Which brings us to the data, where every story in tech ends up. Interactive filmmakers will take your preferences — I really want this character to commit murder, and that one can kill himself — and convert them into numbers that will guide the creation of new shows you will be programmed to find irresistible.

“We’ll see what resonates with audiences and what doesn’t,” Netflix’s Yellin said.

What Netflix is really building is a voting machine. It’s simple to see how technology like this could be used during, for instance, debates by presidential candidates. Viewers would react to promises being made, with their reactions immediately relayed to the candidates.

'The National Anthem', the first episode of 'Black Mirror', anticipated the interactivity of 'Bandersnatch'

Black Mirror anticipated this sort of possibility in its very first episode. In 2011, “The National Anthem” posed the question, What if a British politician were forced to follow the whims of the public in real time? He would end up having sex with a pig on live television, of course.

“Bandersnatch” as a show is entertaining, but as a glimpse of the near future of technology it is horrifying. It is the grimmest Black Mirror yet, which is saying something for a series that, for its “Metalhead” episode, took the Boston Dynamics robot dogs and put them in a scenario where they hunt and kill people.

“Whatever path you take, there’s darkness ahead,” observed David Slade, who directed both “Metalhead” and “Bandersnatch.”

That is pretty much Brooker’s life philosophy. He began as a game reviewer, then became a TV critic, then a critic on TV. Black Mirror — named after the shiny objects on our desks, walls and all too often in our hands — anticipated the tech backlash.

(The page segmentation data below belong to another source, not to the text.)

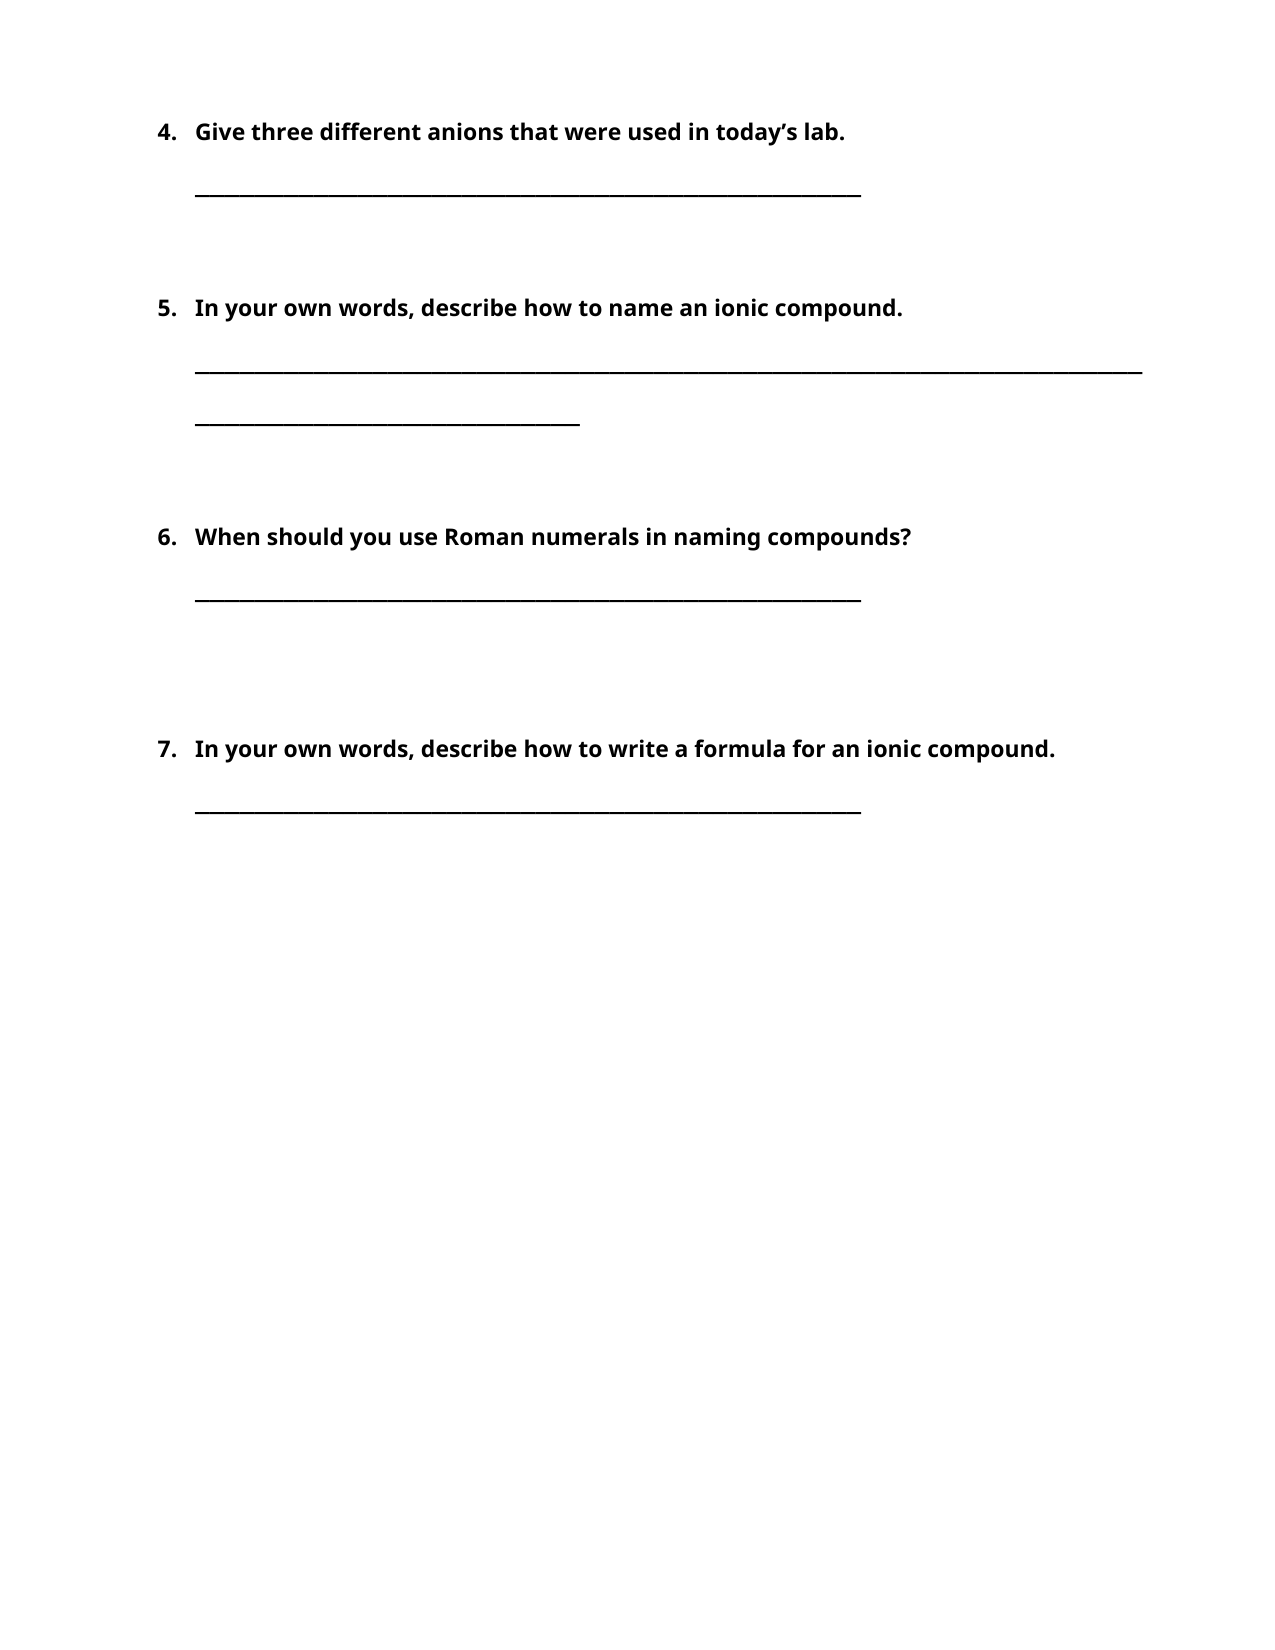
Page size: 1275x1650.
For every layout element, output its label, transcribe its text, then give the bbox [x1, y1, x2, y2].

list In your own words, describe how to name an ionic compound. __________________________________________________________________________________________ [157, 281, 1155, 431]
list Give three different anions that were used in today’s lab. _____________________________________________ [157, 105, 1155, 203]
list In your own words, describe how to write a formula for an ionic compound. _____________________________________________ [157, 722, 1155, 819]
list When should you use Roman numerals in naming compounds? _____________________________________________ [157, 510, 1155, 607]
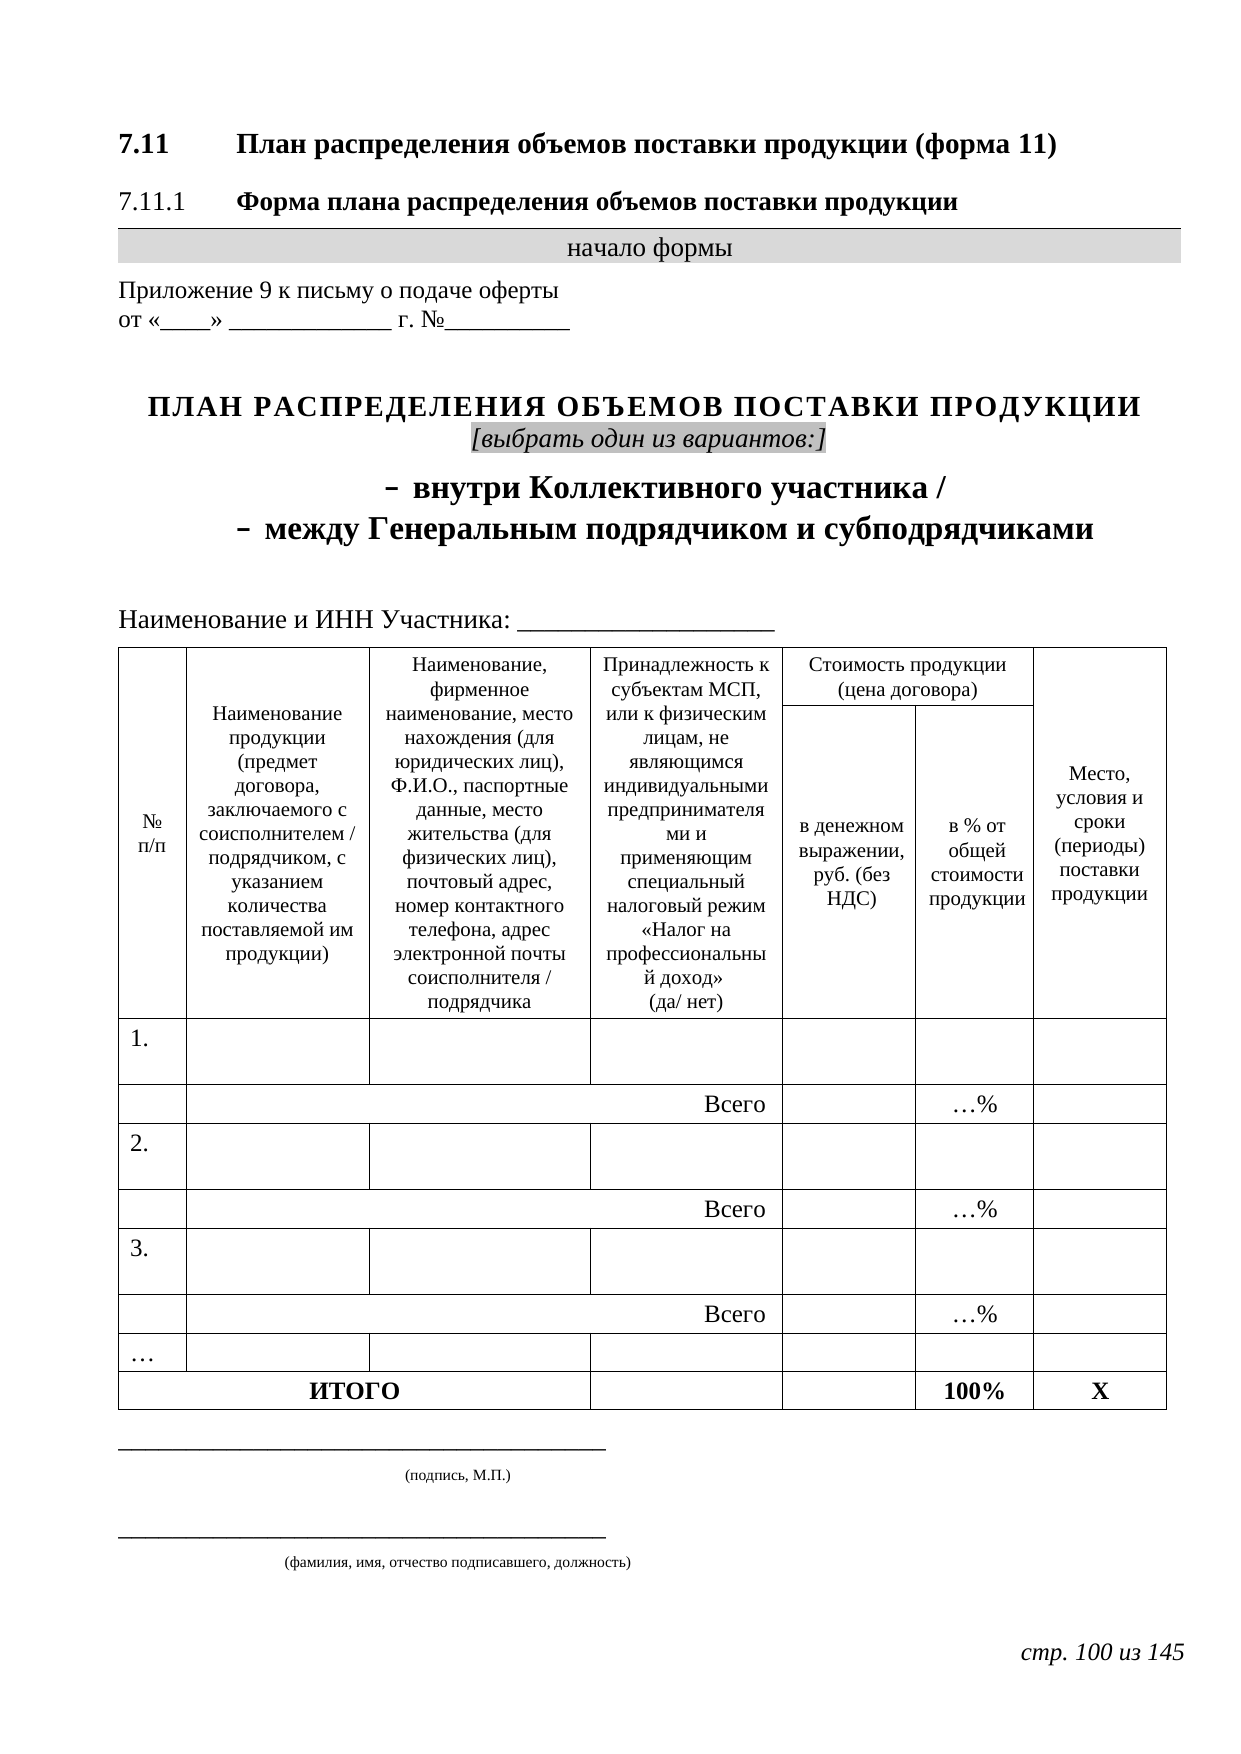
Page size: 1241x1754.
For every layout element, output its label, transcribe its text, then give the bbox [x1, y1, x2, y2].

“When we started doing the show, the general view of technology was a rosy one,” Brooker said. “I remember looking at Apple advertisements, and the imagery in them was so lovely. It reminded me of that sequence in Soylent Green where they show the old guy beautiful images of nature, just before they kill him.”

As Jones explained to Brooker: “You are naturally suspicious and paranoid and neurotic.”

“I worry about things, basically,” he said.

He is trying to dial back on technology. This is not easy or perhaps even desirable, because his confrontations with tech feed the show. That is one reason he got an Amazon Echo: research.

“Quite quickly my children, four and six, starting talking to it,” he said. “One of my kids walked into the room and called me Alexa. ‘Alexa — oh, Daddy, where are my shoes?’ I thought, ‘I have to kill that device.'”

“How would Alexa know where his shoes are?” Jones asked.

“Alexa probably does know where his shoes are,” Brooker said. “That’s the tragedy of it.”

Now that we’re all suspicious and paranoid and neurotic, at least about technology, Black Mirror is in flux. “We’re doing more optimistic episodes and stories, rather than just dystopian and negative ones,” Brooker said. “We want to keep the show interesting for us.” He and Jones were, however, extremely hazy on when the next episodes would arrive. “Bandersnatch” consumed all their attention for a year.

One thing is clear, though. The new episodes won’t be interactive. Asked if he had any advice for someone who wanted to try the format, Brooker said in a joking-but-not-really tone: “Run away. It’s harder than you think.”